DOCUMENT PASSAGE »
Deputy Prime Minister Nick Clegg has blocked Tory plans to allow nursery staff and childminders to look after more youngsters.
Loosening the rules was unlikely to cut the cost of childcare and could end up actually costing parents more, the Liberal Democrat leader said.
The announcement comes after a Coalition stand-off over the key plank of the Government's flagship childcare reforms.
Proposals announced by Tory Education Minister Liz Truss were due to see rules on nurseries and childminders eased from September.
Each member of staff would be able to look after four children aged under one rather than three. The ratio for two-year-olds would rise from four to six per adult.
But childcare experts raised concerns about the move and last month Clegg said he was not persuaded the changes were right.
On Wednesday, Clegg wrote to Truss telling her the plans did not have his support, effectively blowing them out of the water.
Aides said the move was "genuinely about the susbstance" of the proposals and insisted Clegg had been "remorselessly led by the evidence" that emerged following a consultation on the plans.
The Department for Education's assessment that family childcare bills could be cut by more than a quarter was flawed and based on an "unrealistic model", the aide suggested.
Truss had been asked early on in the process to come up with amended proposals after concerns were raised by the DPM but chose to "write back with exactly the same policy", they added.
The plans were part of a whole package of childcare reforms, which took months of coalition wrangling to assemble and include a new system of tax breaks for working parents.
Clegg said: "One of my absolute top priorities in government is to deliver better quality, more affordable childcare for parents up and down the country.
"I will relentlessly champion and pursue policies that deliver that - like 15 hours a week of free childcare for every three and four year old and tax-free childcare for working families.
"When you are talking about something this important to parents, I think it is imperative to be led by the evidence - which is overwhelmingly against changing the rules on ratios.
"The proposals to increase ratios were put out to consultation and were roundly criticised by parents, providers and experts alike.
"Most importantly, there is no real evidence that increasing ratios will reduce the cost of childcare for families.
"The argument that this will help families with their weekly childcare bill simply does not stack up.
"I cannot ask parents to accept such a controversial change with no real guarantee it will save them money - in fact it could cost them more."

TASK 1 »
Rewrite the paragraph of the childcare ratios article beginning "Each member of staff would be able" as a brief list that keeps its main facts.
TASK 2 »
According to the childcare ratios article, to whom did Clegg write on Wednesday to withhold his support for the plans?
TASK 3 »
Continue the childcare ratios article with a few further paragraphs that follow on from its final sentence.

(Dataset entries)
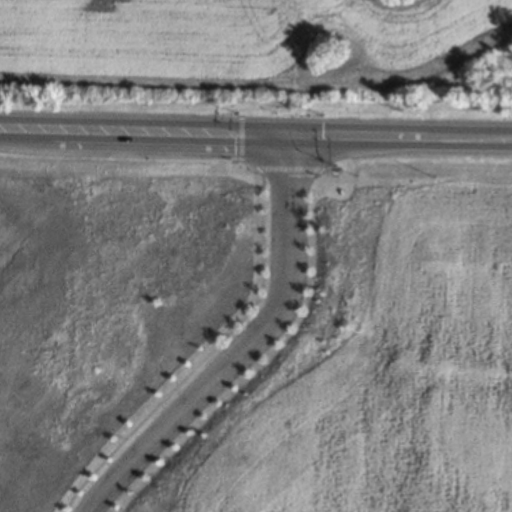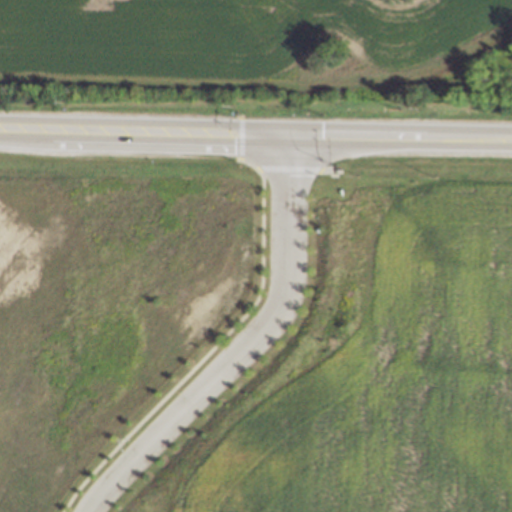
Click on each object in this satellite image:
road: (24, 130)
road: (280, 136)
traffic signals: (287, 137)
road: (246, 349)
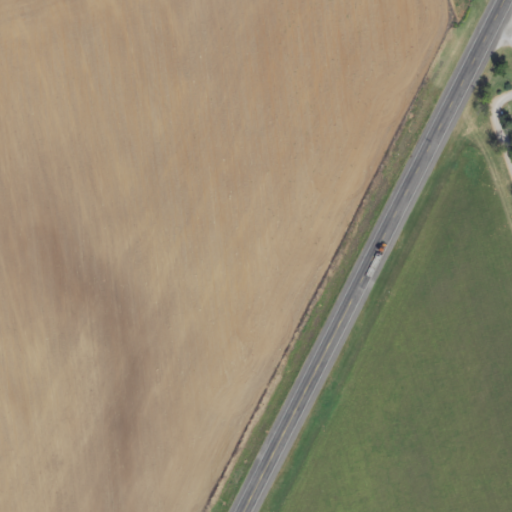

FINAL RESULT 1 »
- Children under one: each staff member could look after four instead of three.
- Two-year-olds: the ratio would rise from four to six per adult.

FINAL RESULT 2 »
He wrote to Liz Truss, the Tory Education Minister.

FINAL RESULT 3 »
"I have concluded that, because it will not reduce costs for parents or increase the quality of childcare, the proposed ratio changes for pre-school children cannot proceed.
"Ratios for pre-school children is just one part of a wider package of reforms being looked at in government.
"I will continue to work closely with ministerial colleagues in this area and the Coalition Government will come forward with other proposals in due course."
Shadow children's minister Sharon Hodgson said: "This just goes to show that David Cameron does not have a credible plan to help families access good quality, affordable childcare.
"The Government's own experts were agreed that cutting childcare staff numbers would have seriously endangered quality and safety, and would not have cut costs to parents. Ministers have wasted a year on these flawed plans while childcare costs have kept on rising and thousands of childcare places have been lost."
Neil Leitch, chief executive of the Pre-school Learning Alliance, said: "We are absolutely delighted that the Deputy Prime Minister has intervened and listened to the concerns and evidence gathered by the sector, parents and early years experts which dismantled the arguments for taking forward this ill-advised plan.
"It is a real testimony to the strength of those practitioners and parents who campaigned so actively over the past few months to challenge these plans.
"The sector is supportive of the Government's aims to raise the status and quality of the childcare workforce. But this proposal was not the way to achieve this. There is no doubt that relaxing ratios would have lowered the overall quality of childcare in this country. Not only would children have received less one-to-one support from childcare workers, but their well-being would also have been put at serious risk.
Liz Bayram, joint chief executive of the Professional Association for Childcare and Early Years, said: "Pacey is relieved to hear today that the Deputy Prime Minister has announced he will not go ahead with proposals to change current childcare ratios. Pacey, with the support of our members, childminders, nannies and nursery workers, has continually lobbied the Government to ensure it understands the quality and safety concerns of both childcare professionals and parents around increasing ratios.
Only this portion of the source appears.